━━━━━ EXCERPTED RECORDS ━━━━━

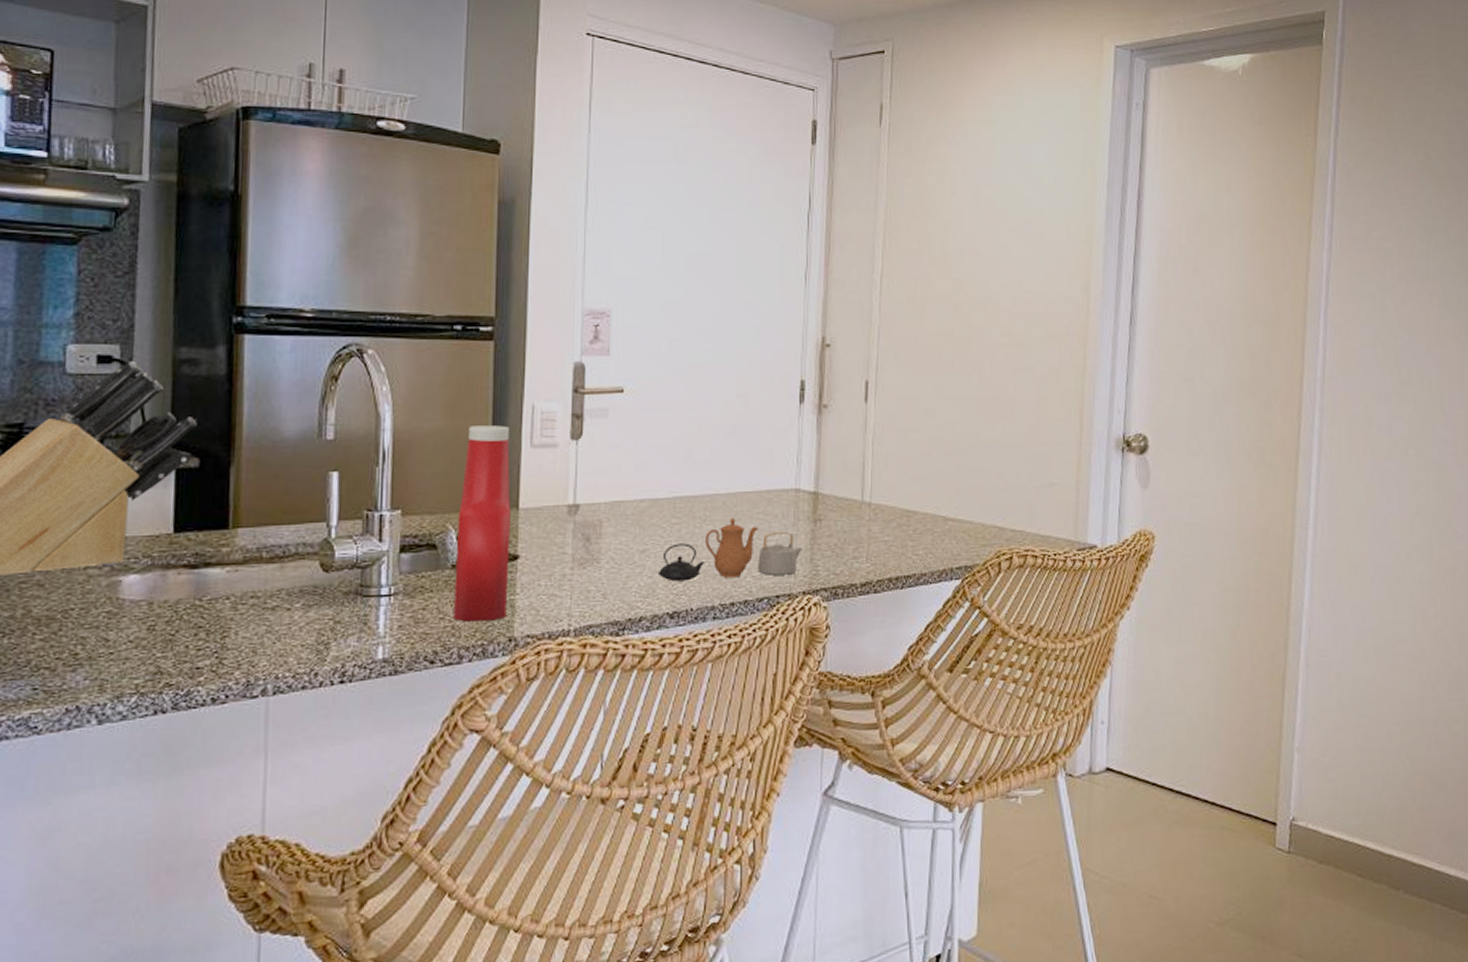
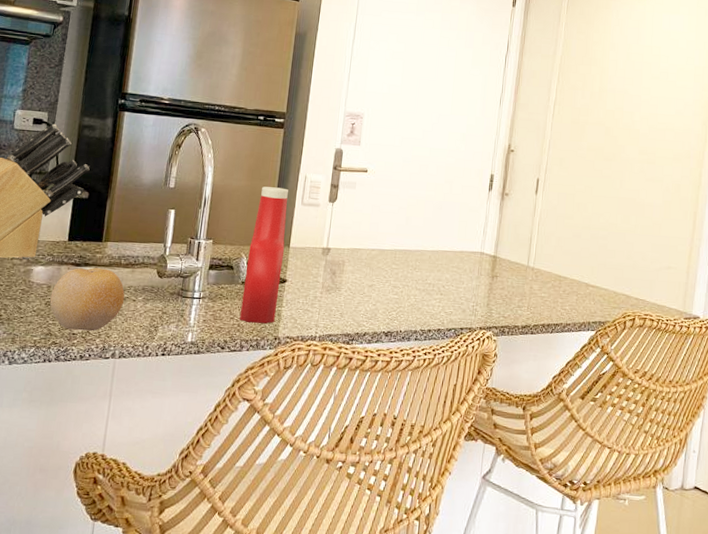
fruit: none [154,568,274,663] -> present [49,268,125,331]
teapot: present [657,518,803,582] -> none [379,269,483,314]

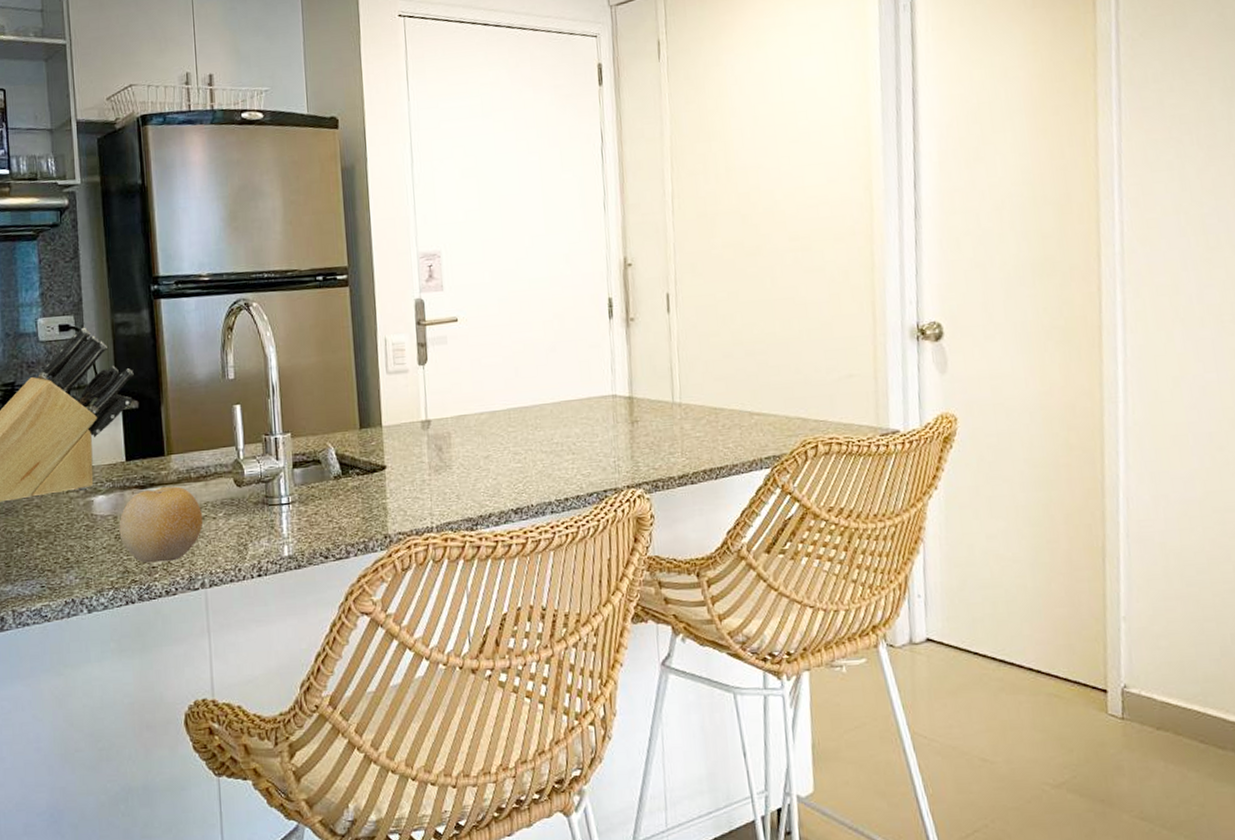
ketchup bottle: present [240,186,288,324] -> none [335,357,381,523]

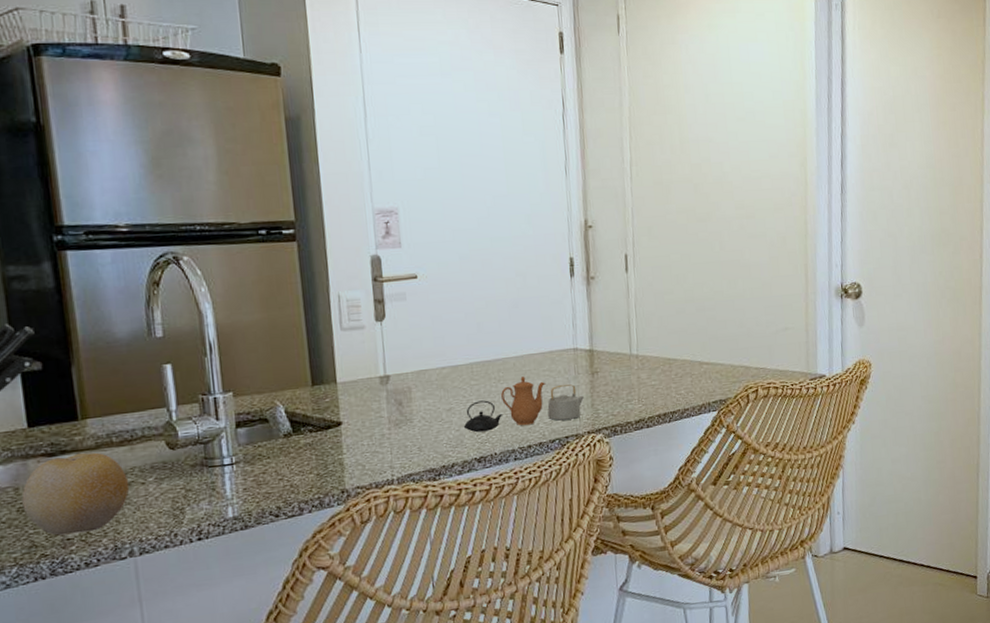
teapot: none [500,424,624,482] -> present [463,376,585,433]

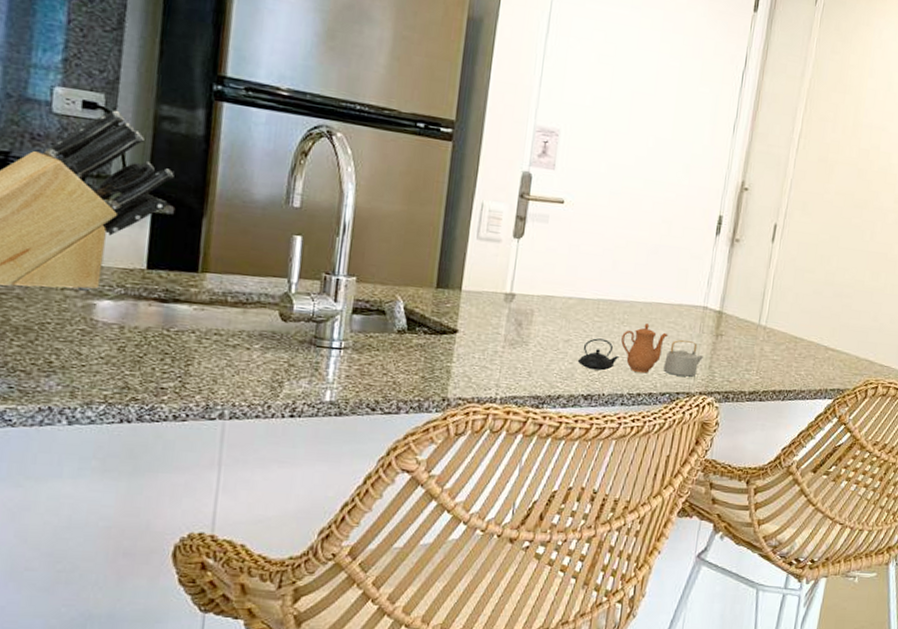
fruit: present [21,452,130,536] -> none [124,304,235,386]

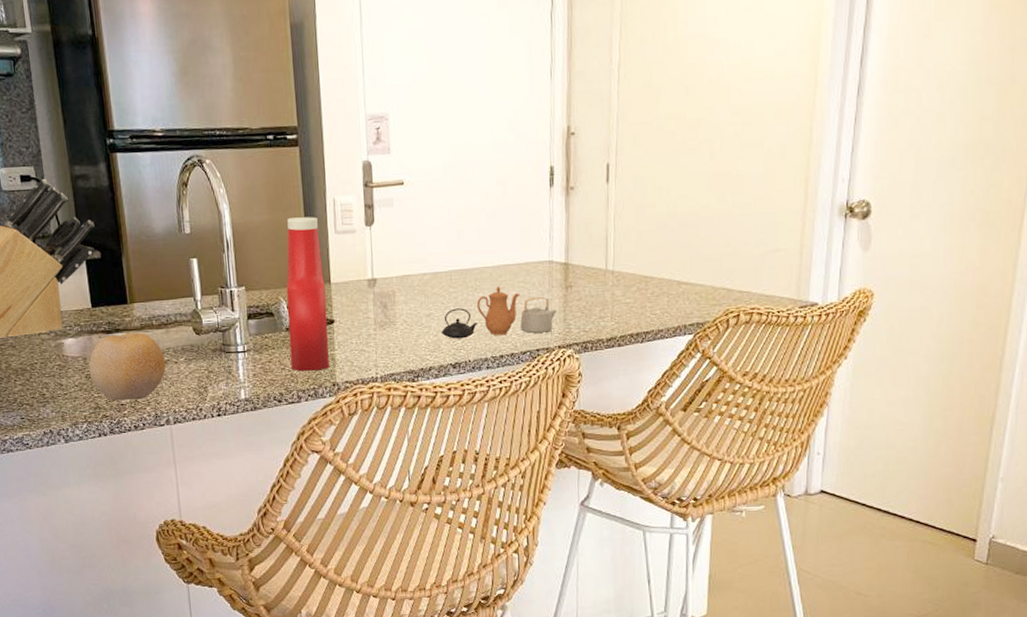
fruit: none [124,304,235,386] -> present [88,332,166,401]
ketchup bottle: none [396,213,459,382] -> present [286,217,330,371]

━━━━━

WHAT THE TASK REQUIRES:
Report each line in the entries where the string "teapot" occurs.

TASK SOLUTION:
teapot: present [657,518,803,582] -> none [379,269,483,314]
teapot: none [500,424,624,482] -> present [463,376,585,433]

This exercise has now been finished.